Well, Paul, it's somewhat subjective. The board makes that decision every time. You know, we're going to cover maintaining our assets, sustaining capital. We're going to recover our turnaround costs. We're going to cover our interest charges on any debt we have. And then we're going to, you know, we have to buy crude on a monthly basis and we're going to cover those expenses. So that's how the board generally looks at it. And, you know, a rent obligation is also another consideration. But that, you know, it's just an every quarter look at where we sit on cash. And, you know, the volatility of the cracks drives those numbers up and down like math, as you might imagine.
Right. Okay. A final one, with the rising fear of recession, does it impact your balance sheet management in terms of how much cash balance that you want to keep and what is the cash return? I mean, how that factor is being built into your thought process?
Well, I mean, the price of crude matters. It's that, you know, a crude settlement day, it grows with the higher prices.
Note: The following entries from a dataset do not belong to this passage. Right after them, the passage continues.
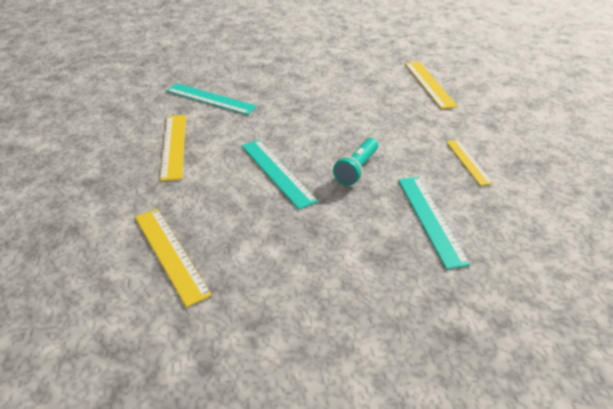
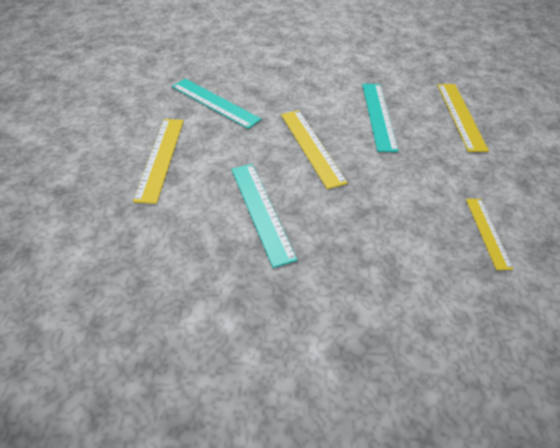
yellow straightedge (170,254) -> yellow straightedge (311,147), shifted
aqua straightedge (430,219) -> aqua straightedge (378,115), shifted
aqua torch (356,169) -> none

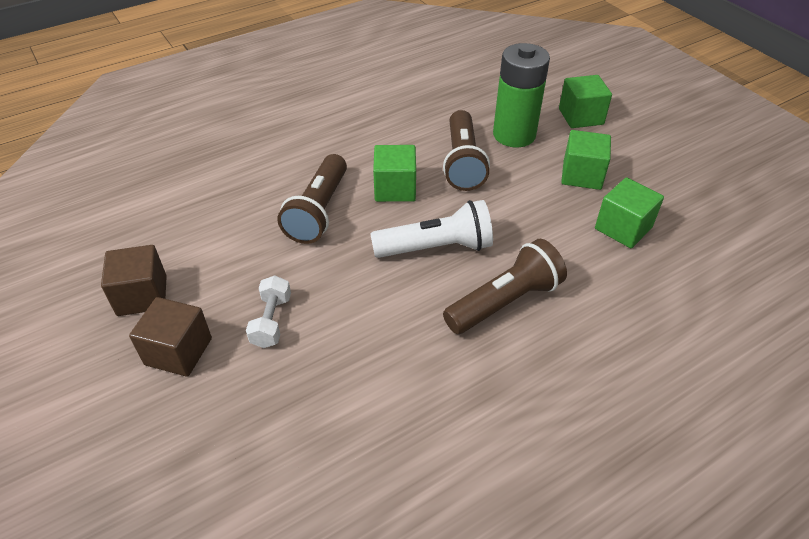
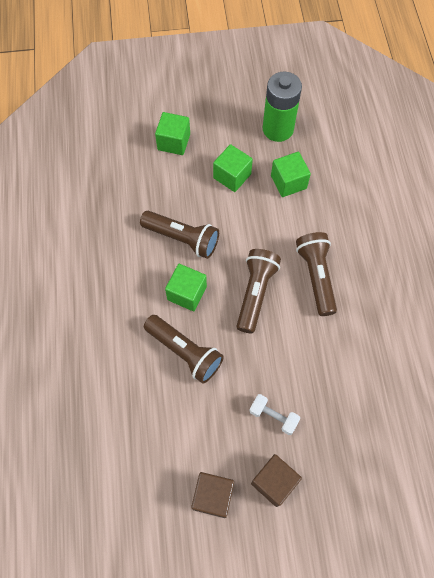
white torch (436,248) -> russet torch (255,293)
green power cell (514,135) -> green power cell (278,129), shifted

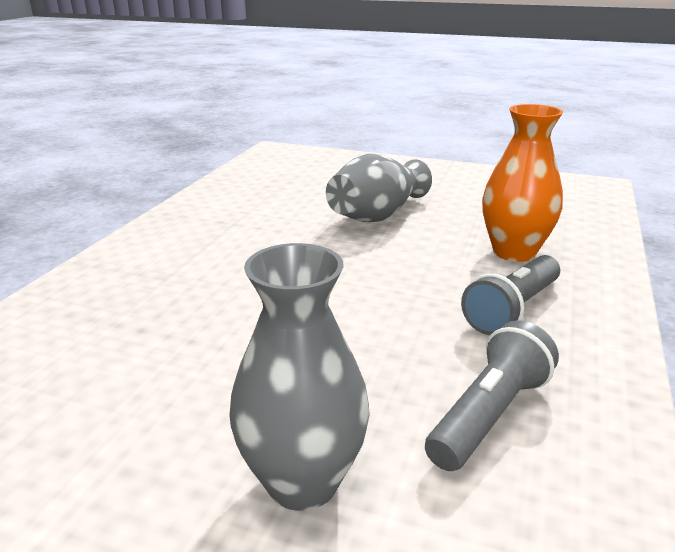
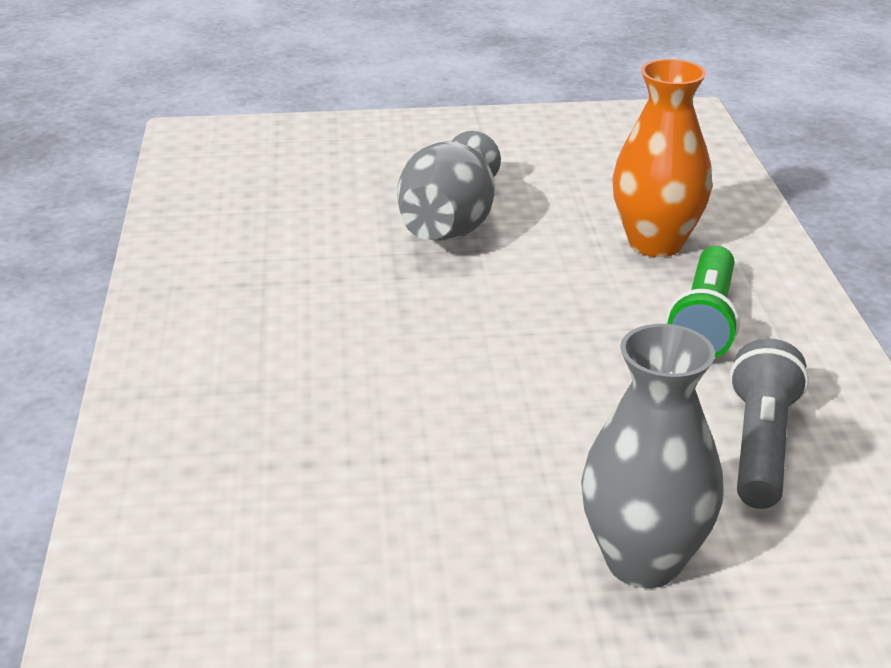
grey torch (512,309) -> green torch (705,322)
So, and then we also have to be careful of the inventory we hold that gets revalued, and that's cash out the door, should that have, should crude drop in half, for instance. So, we consider all those factors, and, you know, typically the Our minimum cash balance is between $250 at low crude prices and $500 at high crude prices.
Thank you.
You're welcome.
Thank you. Ladies and gentlemen, that concludes our question and answer session. I'll turn the floor back to management for any final comments.
Again, I'd like to thank you all for your interest in CVR Energy. Additionally, I'd like to thank our employees for their hard work and commitment towards safe, reliable, and environmentally responsible operations. We look forward to reviewing our third quarter 22 results in our next earnings call. Thank you.
Thank you. This concludes today's conference. You may disconnect your lines at this time. Thank you for your participation.